## What to work on
Update the data starting at the line containing "What is the change in value from 2 to 3?" and ending at the line containing "Reading left to": swap "approximately" for "roughly" and keep everything else as it is. Return only those lines.

## Material to process
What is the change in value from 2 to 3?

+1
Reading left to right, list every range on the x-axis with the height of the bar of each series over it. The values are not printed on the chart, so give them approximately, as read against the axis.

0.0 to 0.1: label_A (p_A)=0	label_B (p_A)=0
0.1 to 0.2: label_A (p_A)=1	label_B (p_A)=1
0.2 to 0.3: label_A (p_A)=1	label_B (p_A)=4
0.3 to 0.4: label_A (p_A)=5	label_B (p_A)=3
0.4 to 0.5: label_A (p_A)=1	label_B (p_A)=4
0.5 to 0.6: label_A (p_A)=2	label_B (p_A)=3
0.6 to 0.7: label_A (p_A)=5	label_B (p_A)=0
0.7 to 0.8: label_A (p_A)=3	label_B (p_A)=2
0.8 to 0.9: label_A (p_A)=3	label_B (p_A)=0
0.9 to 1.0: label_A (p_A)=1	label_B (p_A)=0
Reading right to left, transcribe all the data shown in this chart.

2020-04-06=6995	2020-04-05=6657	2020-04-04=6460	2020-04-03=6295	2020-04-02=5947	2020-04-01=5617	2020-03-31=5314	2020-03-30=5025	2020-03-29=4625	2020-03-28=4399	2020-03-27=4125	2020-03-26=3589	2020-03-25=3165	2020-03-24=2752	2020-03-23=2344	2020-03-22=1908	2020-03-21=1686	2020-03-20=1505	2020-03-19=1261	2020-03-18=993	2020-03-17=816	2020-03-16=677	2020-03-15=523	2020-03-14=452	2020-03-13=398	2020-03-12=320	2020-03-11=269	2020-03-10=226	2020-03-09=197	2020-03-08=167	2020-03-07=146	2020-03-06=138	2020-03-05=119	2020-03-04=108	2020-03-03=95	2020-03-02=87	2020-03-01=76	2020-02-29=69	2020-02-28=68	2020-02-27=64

...

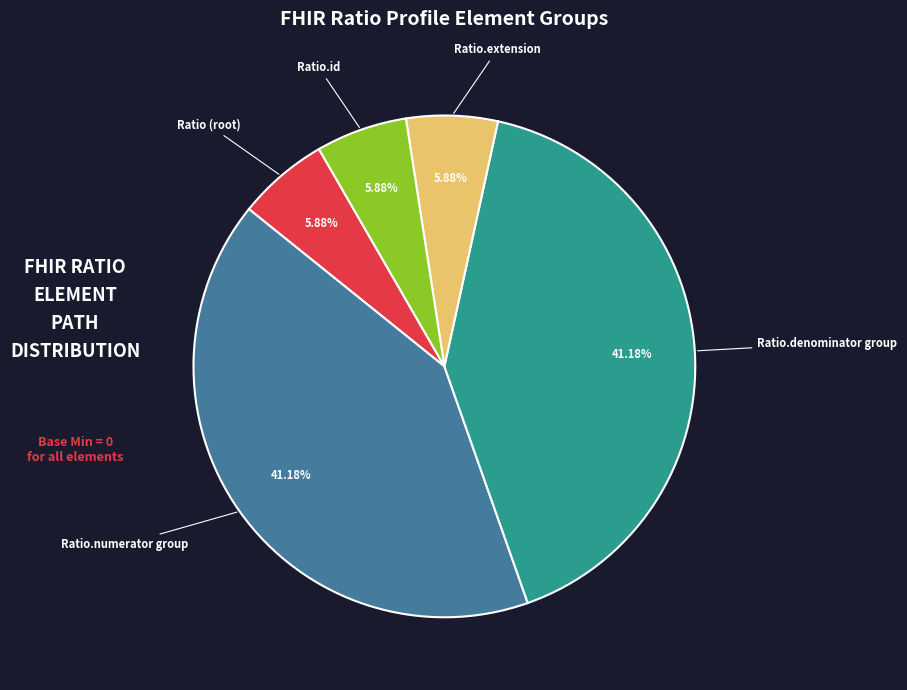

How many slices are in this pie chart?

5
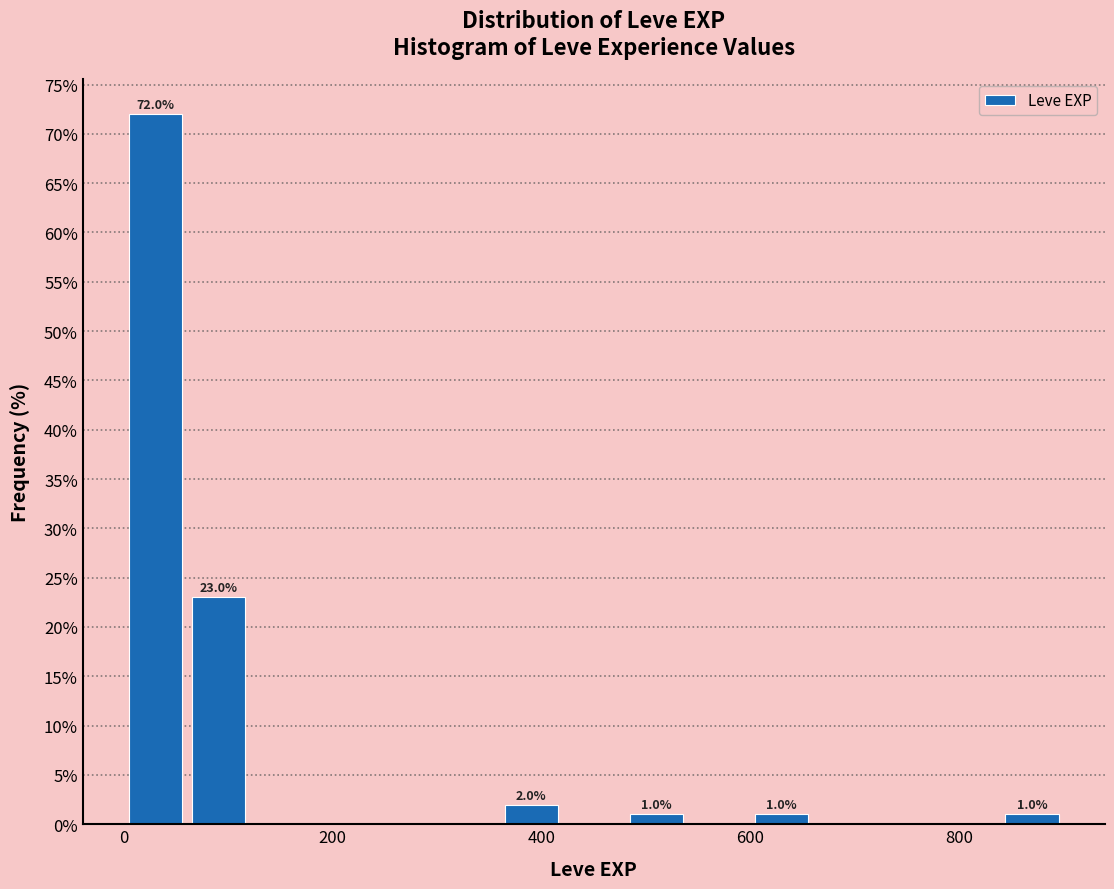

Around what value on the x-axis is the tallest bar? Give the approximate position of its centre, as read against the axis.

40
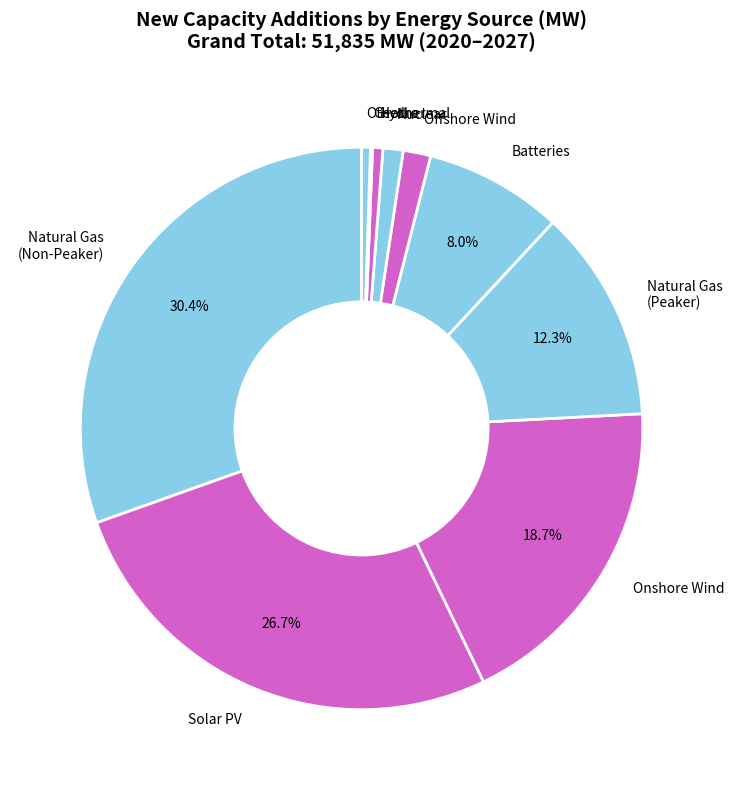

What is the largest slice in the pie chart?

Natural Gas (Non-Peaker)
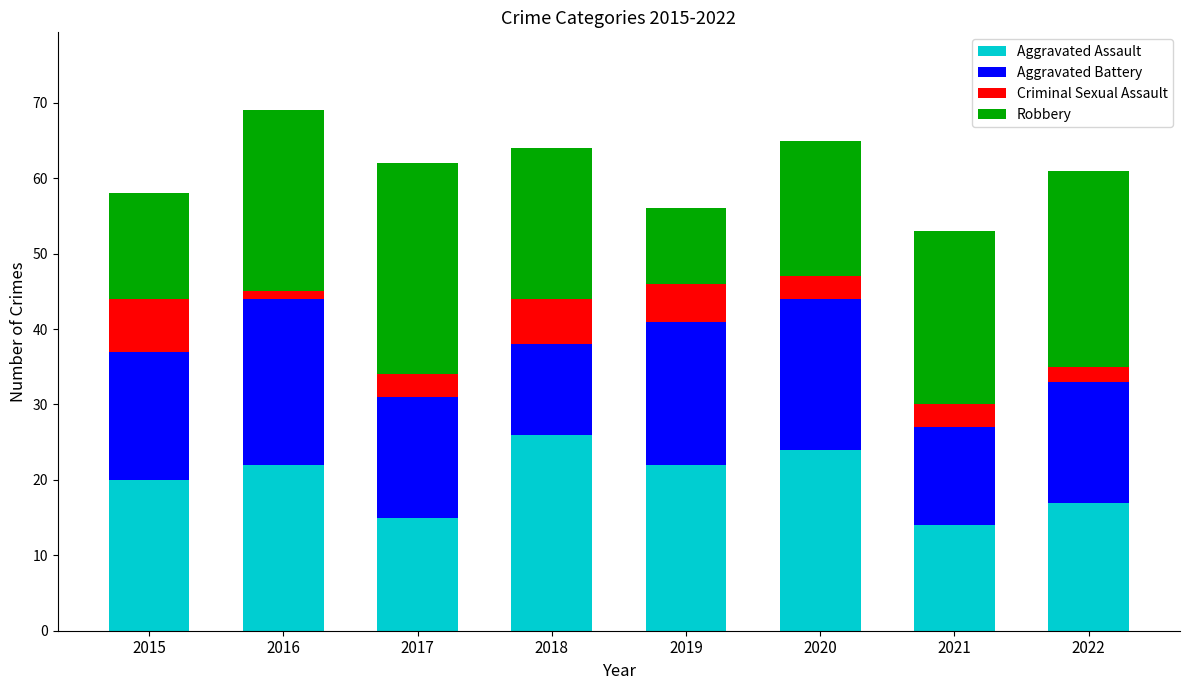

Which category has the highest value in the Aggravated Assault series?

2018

---

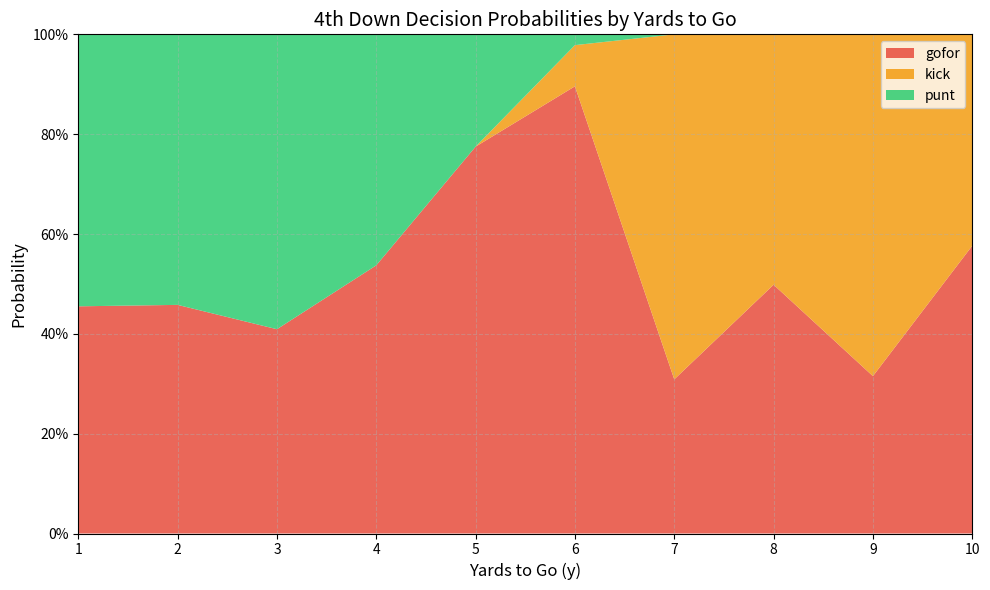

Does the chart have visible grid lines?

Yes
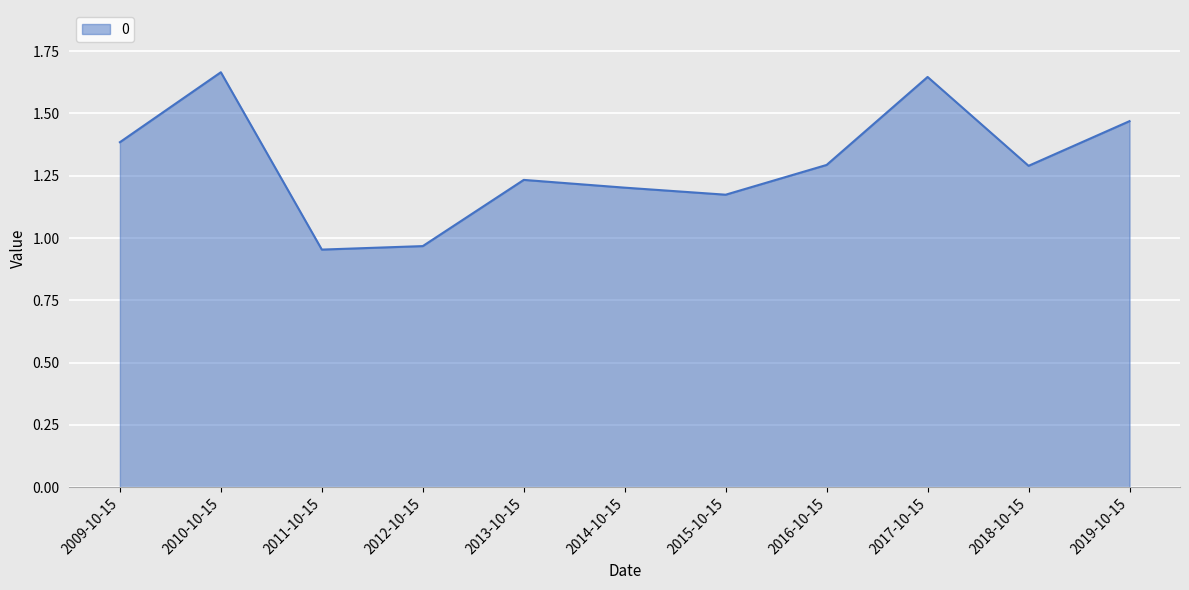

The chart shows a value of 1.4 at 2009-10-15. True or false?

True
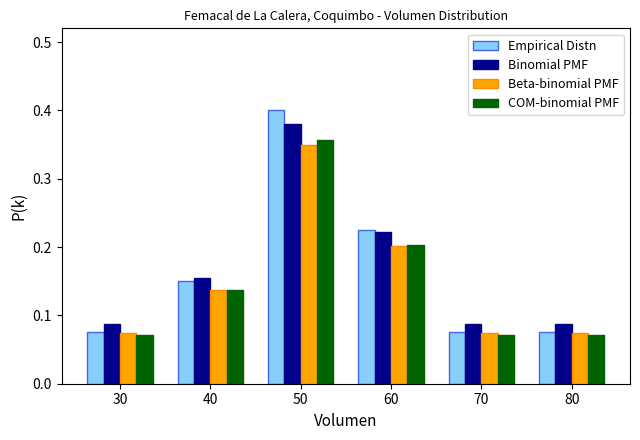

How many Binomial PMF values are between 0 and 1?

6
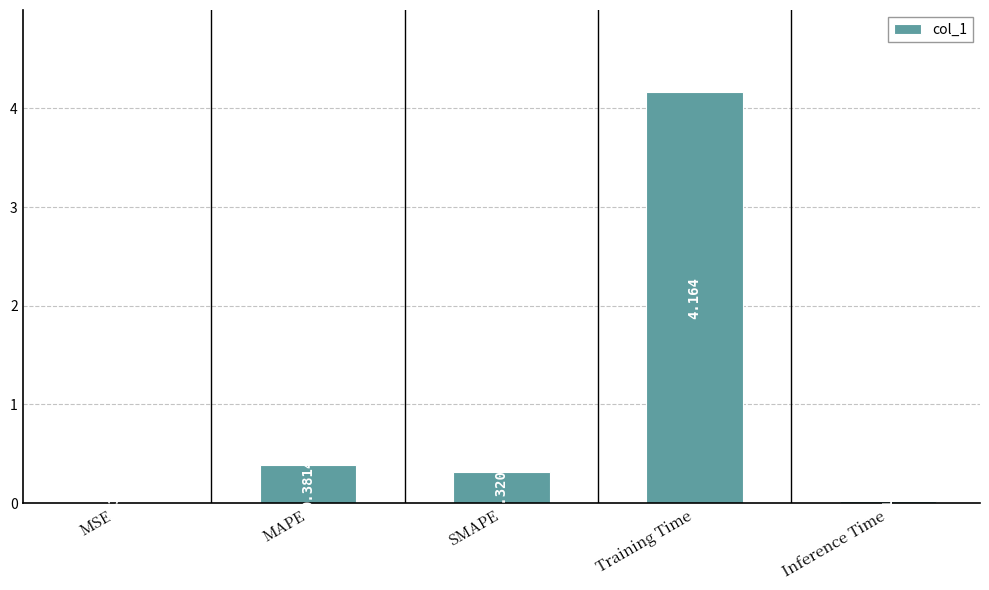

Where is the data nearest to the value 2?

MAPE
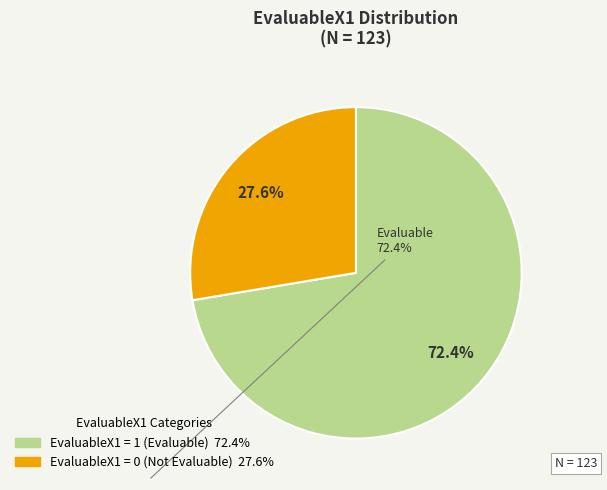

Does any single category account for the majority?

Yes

## Answer for this exercise
What is the change in value from 2 to 3?

+1
Reading left to right, list every range on the x-axis with the height of the bar of each series over it. The values are not printed on the chart, so give them roughly, as read against the axis.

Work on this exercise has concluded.